I have pages and pages of physical and digital notes with naming ideas. Hundreds and hundreds of truly terrible ideas and a few gems. I’ve brainstormed in groups, sat in isolation, meditated and even the occasional team naming discussion over drinks (the latter is never useful, but quite often entertaining). What’s wild is that one of the finalists for a DivX product name in 2013 was Nucleus … the name used for the streaming product from Hooli on the show. 

At one point Erlich, the owner of the house incubator that Pied Piper was living in, decided to go on a Vision Quest (with the help of hallucinogens) to rename the company. I can certainly relate to the desperation in seeking outside “help” on a creative naming strategy and the variety of names circling through my brain taunting me. Fortunately, I never ended up curled into a ball on a gas station bathroom floor muttering to myself … yet. 

Jared Naming

Minus the collared shirt under the sweater, this looks a lot like a DivX naming session.

3. Adult, um, “Lifestyle” content

In Season 2, episode 7, in an effort to avoid being absorbed by a competitor, the team at Pied Piper looks to the adult industry to showcase their technology and earn some revenue. As Jared points out in the episode, “Adult content has driven more important tech adoption than anything. The first fiction ever published on a printing press was an erotic tale … and from there it was Super 8 film, Polaroid, home video, digital video, video on demand…” 
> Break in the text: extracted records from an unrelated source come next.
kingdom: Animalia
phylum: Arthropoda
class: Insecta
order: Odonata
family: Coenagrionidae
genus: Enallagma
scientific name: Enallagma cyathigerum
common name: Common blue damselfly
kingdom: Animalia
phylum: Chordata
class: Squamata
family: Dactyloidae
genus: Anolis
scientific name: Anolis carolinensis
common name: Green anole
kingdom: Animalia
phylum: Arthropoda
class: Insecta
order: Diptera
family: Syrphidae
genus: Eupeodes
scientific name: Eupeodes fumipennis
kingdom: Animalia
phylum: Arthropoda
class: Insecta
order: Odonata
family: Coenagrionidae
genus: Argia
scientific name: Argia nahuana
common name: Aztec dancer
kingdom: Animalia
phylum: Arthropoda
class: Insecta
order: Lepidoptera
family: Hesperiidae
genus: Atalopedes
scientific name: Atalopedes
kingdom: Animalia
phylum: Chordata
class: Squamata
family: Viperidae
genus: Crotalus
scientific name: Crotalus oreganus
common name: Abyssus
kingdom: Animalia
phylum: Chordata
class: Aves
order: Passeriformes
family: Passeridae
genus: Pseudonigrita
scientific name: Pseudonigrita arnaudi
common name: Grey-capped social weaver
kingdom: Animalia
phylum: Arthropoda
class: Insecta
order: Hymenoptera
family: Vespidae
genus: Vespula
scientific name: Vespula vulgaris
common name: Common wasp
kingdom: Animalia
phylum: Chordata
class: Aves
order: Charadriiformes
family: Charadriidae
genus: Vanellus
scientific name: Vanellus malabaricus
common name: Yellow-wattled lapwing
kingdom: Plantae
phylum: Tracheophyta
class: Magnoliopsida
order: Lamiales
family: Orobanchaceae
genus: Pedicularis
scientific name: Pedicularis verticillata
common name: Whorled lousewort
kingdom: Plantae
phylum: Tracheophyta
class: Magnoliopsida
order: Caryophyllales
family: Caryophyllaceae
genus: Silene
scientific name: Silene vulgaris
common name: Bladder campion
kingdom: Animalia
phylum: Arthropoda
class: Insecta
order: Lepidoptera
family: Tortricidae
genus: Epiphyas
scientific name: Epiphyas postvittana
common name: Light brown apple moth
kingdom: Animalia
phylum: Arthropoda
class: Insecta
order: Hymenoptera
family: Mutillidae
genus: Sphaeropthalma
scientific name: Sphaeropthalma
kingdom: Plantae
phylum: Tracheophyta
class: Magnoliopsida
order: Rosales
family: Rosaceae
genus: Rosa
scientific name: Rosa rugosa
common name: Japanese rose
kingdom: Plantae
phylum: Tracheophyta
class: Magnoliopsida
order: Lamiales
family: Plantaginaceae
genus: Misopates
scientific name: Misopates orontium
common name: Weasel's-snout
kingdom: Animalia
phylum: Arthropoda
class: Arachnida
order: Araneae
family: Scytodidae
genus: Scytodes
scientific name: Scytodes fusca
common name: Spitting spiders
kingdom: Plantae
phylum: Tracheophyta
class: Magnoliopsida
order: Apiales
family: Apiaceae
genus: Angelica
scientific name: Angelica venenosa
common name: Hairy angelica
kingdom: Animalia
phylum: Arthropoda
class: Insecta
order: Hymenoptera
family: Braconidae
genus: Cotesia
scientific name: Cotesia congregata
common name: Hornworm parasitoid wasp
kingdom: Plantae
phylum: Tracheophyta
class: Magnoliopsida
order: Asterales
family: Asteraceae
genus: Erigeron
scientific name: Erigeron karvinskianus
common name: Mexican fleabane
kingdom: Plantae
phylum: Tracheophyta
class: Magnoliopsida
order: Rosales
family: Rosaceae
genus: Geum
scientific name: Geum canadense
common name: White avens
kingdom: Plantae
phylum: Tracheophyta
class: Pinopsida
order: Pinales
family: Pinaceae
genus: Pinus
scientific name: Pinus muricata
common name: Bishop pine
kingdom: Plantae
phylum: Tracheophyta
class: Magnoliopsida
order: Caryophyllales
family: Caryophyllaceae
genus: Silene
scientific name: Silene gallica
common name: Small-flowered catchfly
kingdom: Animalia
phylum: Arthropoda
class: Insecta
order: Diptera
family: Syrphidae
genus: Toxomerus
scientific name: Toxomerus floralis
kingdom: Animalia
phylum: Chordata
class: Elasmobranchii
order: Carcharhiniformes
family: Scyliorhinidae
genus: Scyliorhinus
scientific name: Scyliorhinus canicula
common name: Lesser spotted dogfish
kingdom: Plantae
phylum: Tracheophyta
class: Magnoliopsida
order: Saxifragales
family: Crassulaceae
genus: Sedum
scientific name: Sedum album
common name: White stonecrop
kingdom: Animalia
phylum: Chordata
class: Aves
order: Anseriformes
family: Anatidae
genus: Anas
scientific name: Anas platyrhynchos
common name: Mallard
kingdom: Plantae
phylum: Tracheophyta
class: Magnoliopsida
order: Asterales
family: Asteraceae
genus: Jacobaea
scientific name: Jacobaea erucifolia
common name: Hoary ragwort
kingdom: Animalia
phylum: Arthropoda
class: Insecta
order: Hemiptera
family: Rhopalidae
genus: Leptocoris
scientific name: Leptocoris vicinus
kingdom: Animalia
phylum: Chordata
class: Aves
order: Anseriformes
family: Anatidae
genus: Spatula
Well, the same can be said for the innovative technology of DivX. When we released the world’s first internet-based video-on-demand platform back in 2001, adult sites were some of the first partners to embrace the new distribution model. And, just like the team at Pied Piper, the DivX encoding team needed to ensure that the content was compressed properly without losing any noticeable quality. Needless to say, this team worked in a closed-door environment.

video compression

4. Global Engineering Team 

Unlike Pied Piper’s Bertram Gilfoyle, there were no known devil worshippers on the DivX engineering team (I think), but we did employ an international team. Like the shows characters Gilfoyle (Canada) and Dinesh Chugtai (Pakistan), our original codec team of five engineers were from around the globe including Italy, France, England, Russia and the United States. 

Gilfoyle and Dinesh

5. David and Goliath

Perhaps the most familiar aspect of Silicon Valley and working at DivX was in the first season of the show. The stories of how both Pied Piper and DivX got started, along with their initial hurdles, are quite similar. The first season of Silicon Valley revolves around a young engineer who creates better compression code and faces a battle with a huge tech giant with a competitive technology. That sentence could have easily been pulled from our article on the story of how the original DivX codec got started

Our origin story doesn’t begin with Richard Hendricks developing compression code and calling it Pied Piper, but rather with Jerome “Gej” Rota developing compression code and calling it DivX :-) (the name was a jab on the failed Circuit City proprietary DVD product). Instead of going against Hooli, DivX was up against a little company called Microsoft. In the end, the little guy with a lot of determination, creativity and innovation beat out the tech giant in creating better compression technology and bringing a superior experience to consumers. 

Hooli's Gavin Belson

I’m sad that Silicon Valley is done, but glad to have enjoyed six entertaining seasons. So thanks for the memories, both real and fictional, and I’ll see you at the next RussFest (AKA ‘Earning Man”).